O deputado analisou que o objetivo seria o monitoramento sistemático de críticas e opiniões públicas. Ele classifica essa prática como incompatível com o Estado Democrático de Direito.

“O edital não comprova a real necessidade desse tipo de contratação”, ressaltou Pezenti. “Estamos falando de quase R$ 250 mil para vigiar o que o cidadão pensa e fala.”

Na representação, o parlamentar também indagou sobre a motivação da licitação. Ele destaca que o edital não apresenta justificativa clara para a contratação. Outro ponto levantado é o valor do contrato. Para Pezenti, o custo estimado é incompatível com o tipo de serviço.

O documento classifica o montante como “manifestamente desproporcional”. O argumento é que se trata de um serviço essencialmente tecnológico. Pezenti afirma que os custos de mercado para esse tipo de serviço são inferiores. O parlamentar ainda apontou que a iniciativa surge em um momento de crise de imagem do STF.

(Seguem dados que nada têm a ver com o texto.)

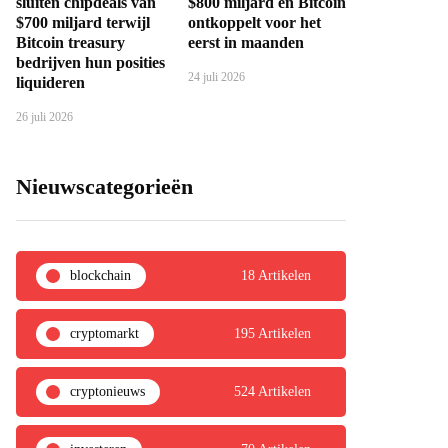
sluiten chipdeals van
$800 miljard en Bitcoin
$700 miljard terwijl
ontkoppelt voor het
Bitcoin treasury
eerst in maanden
bedrijven hun posities
24 juli 2026
liquideren
26 juli 2026
Nieuwscategorieën
blockchain
18 Artikelen
cryptomarkt
195 Artikelen
cryptonieuws
524 Artikelen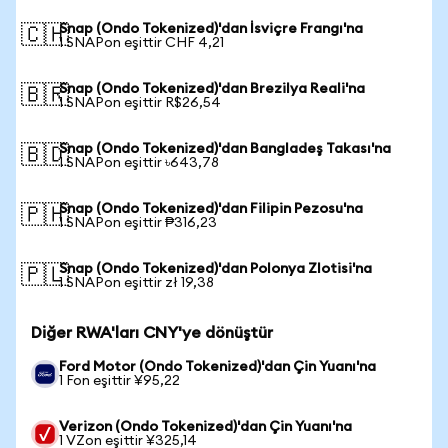
Snap (Ondo Tokenized)'dan İsviçre Frangı'na
🇨🇭
1 SNAPon eşittir CHF 4,21
Snap (Ondo Tokenized)'dan Brezilya Reali'na
🇧🇷
1 SNAPon eşittir R$26,54
Snap (Ondo Tokenized)'dan Bangladeş Takası'na
🇧🇩
1 SNAPon eşittir ৳643,78
Snap (Ondo Tokenized)'dan Filipin Pezosu'na
🇵🇭
1 SNAPon eşittir ₱316,23
Snap (Ondo Tokenized)'dan Polonya Zlotisi'na
🇵🇱
1 SNAPon eşittir zł 19,38
Diğer RWA'ları CNY'ye dönüştür
Ford Motor (Ondo Tokenized)'dan Çin Yuanı'na
1 Fon eşittir ¥95,22
Verizon (Ondo Tokenized)'dan Çin Yuanı'na
1 VZon eşittir ¥325,14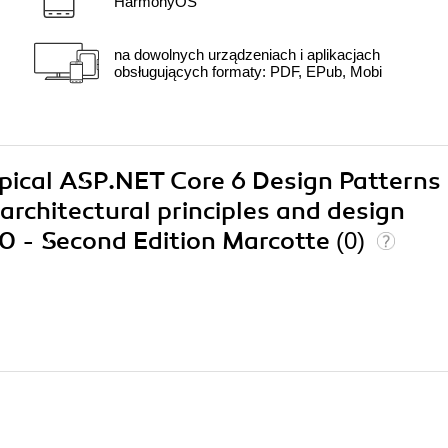
HarmonyOS
na dowolnych urządzeniach i aplikacjach
obsługujących formaty: PDF, EPub, Mobi
ypical ASP.NET Core 6 Design Patterns
architectural principles and design
10 - Second Edition Marcotte
(0)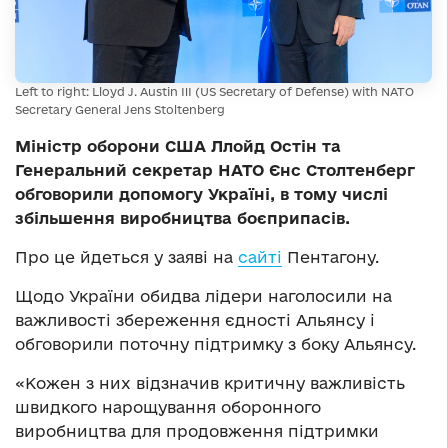
Left to right: Lloyd J. Austin III (US Secretary of Defense) with NATO
Secretary General Jens Stoltenberg
Міністр оборони США Ллойд Остін та
Генеральний секретар НАТО Єнс Столтенберг
обговорили допомогу Україні, в тому числі
збільшення виробництва боєприпасів.
Про це йдеться у заяві на
сайті
Пентагону.
Щодо України обидва лідери наголосили на
важливості збереження єдності Альянсу і
обговорили поточну підтримку з боку Альянсу.
«Кожен з них відзначив критичну важливість
швидкого нарощування оборонного
виробництва для продовження підтримки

Além dos aspectos técnicos, Pezenti também fez críticas políticas à Corte. “Não dá pra engolir a mulher de um ministro com contrato milionário advogando para empresa que está sendo julgada pelo próprio marido”, afirmou. Para ele, a contratação pode abrir espaço para práticas de controle de opinião.

POSICIONAMENTO DO STF

O Supremo Tribunal Federal se manifestou sobre o caso. O procedimento refere-se à contratação de serviço especializado de clipagem e consolidação de conteúdos públicos. Esses conteúdos são veiculados em redes sociais sobre o STF. A prática segue os mesmos moldes do clipping já realizado diariamente com matérias jornalísticas.

Trata-se de uma prática amplamente adotada por órgãos da administração pública. O objetivo é reunir e sistematizar conteúdos de acesso público. Dessa forma, a área de comunicação pode compreender demandas informacionais. A iniciativa também orienta ações voltadas à transparência e ao esclarecimento de temas relevantes.

O STF afirma que a iniciativa está alinhada às boas práticas de comunicação pública. Além disso, a Corte reforça seu compromisso institucional de ampliar o diálogo com a sociedade.

As informações devem ser qualificadas, acessíveis e contextualizadas.